Five pictures, side by side, of sports practiced in Sainte-Agathe around 1912.

Some sports practised in Sainte-Agathe around 1912, ski-jumping, ski joering, cross-country skiing, bobsleigh, sailing

VAL-DAVID WAS NOT TO BE LEFT BEHIND

The village of Val-David separated from Sainte-Agathe in 1921 and began to move ahead on its own. In the early 1920s, it too began to develop. The community started to expand around the areas of the lakes, particularly Lac Paquin and Golden Lake.

Survey plan from the 1920s of the hundreds of lots in the subdivision around Golden Lake.

Development plan for Golden Lake, now known as Lac Doré, around 1922

In its turn, Val-David began to play host to notable families who came and settled on its hillsides. In 1929, John Wilson McConnell, president of St. Lawrence Sugar and owner of the daily newspaper The Montreal Star, purchased W.H. Allin’s property at Lac Paquin. The Berthiaume family, owner of the daily newspaper La Presse, had already settled there in 1919. They joined the Von Eberts, Clarks, Cochranes, McCawskills, Cooks, English-speaking families from Montreal who built second homes here.

The enormous log-built home of John McConnell on Lac Gore.

McConnell’s house on Gore lake around 1930

 

Bucolic image of Val-David Church, side-by-side with the Résidence Sainte-Esther des Sœurs de Sainte-Anne.

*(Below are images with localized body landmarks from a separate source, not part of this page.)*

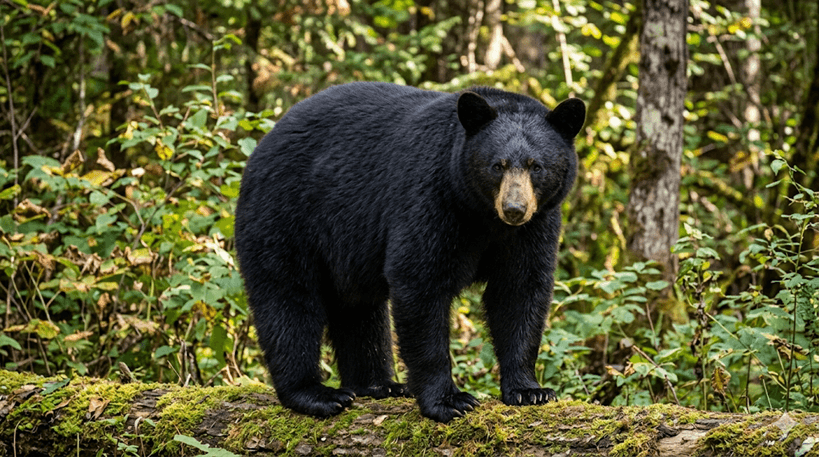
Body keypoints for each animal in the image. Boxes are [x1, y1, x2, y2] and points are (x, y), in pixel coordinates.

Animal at [234, 81, 585, 423]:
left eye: (536, 166)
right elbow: (420, 280)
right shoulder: (432, 197)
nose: (514, 208)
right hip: (286, 213)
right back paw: (316, 394)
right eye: (497, 166)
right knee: (288, 298)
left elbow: (520, 291)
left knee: (358, 309)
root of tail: (263, 143)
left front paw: (529, 390)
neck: (483, 216)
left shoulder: (534, 227)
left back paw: (378, 385)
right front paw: (448, 400)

The Residence Sainte-Esther next to the church, around 1923

The pure air in the region continued to be a drawcard. Even nuns from the Sœurs de Sainte- Anne community came here in 1922, building the Résidence Sainte-Esther right beside the church. They would come to stay and care for nuns who were ill, particularly with tuberculosis. Curé Ernest Brousseau asked them to take charge of the first village school, which they did. The growing village now had a school, and electricity and town water was also introduced… It was becoming ever more attractive.

This was the charming village that would be discovered toward the end of the 1920s by the first skiers and rock climbers.